Source data Start Marker

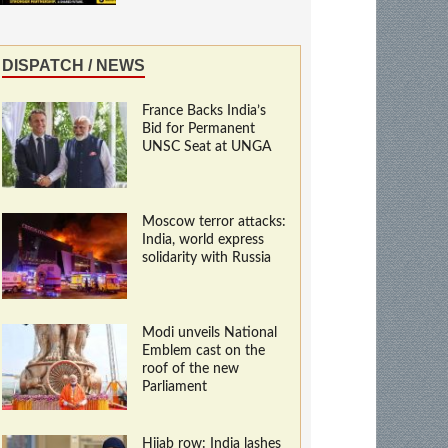
DISPATCH / NEWS
France Backs India’s
Bid for Permanent
UNSC Seat at UNGA
Moscow terror attacks:
India, world express
solidarity with Russia
Modi unveils National
Emblem cast on the
roof of the new
Parliament
Hijab row: India lashes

Source data End Marker

Report all lines above with "India".

France Backs India’s
India, world express
Hijab row: India lashes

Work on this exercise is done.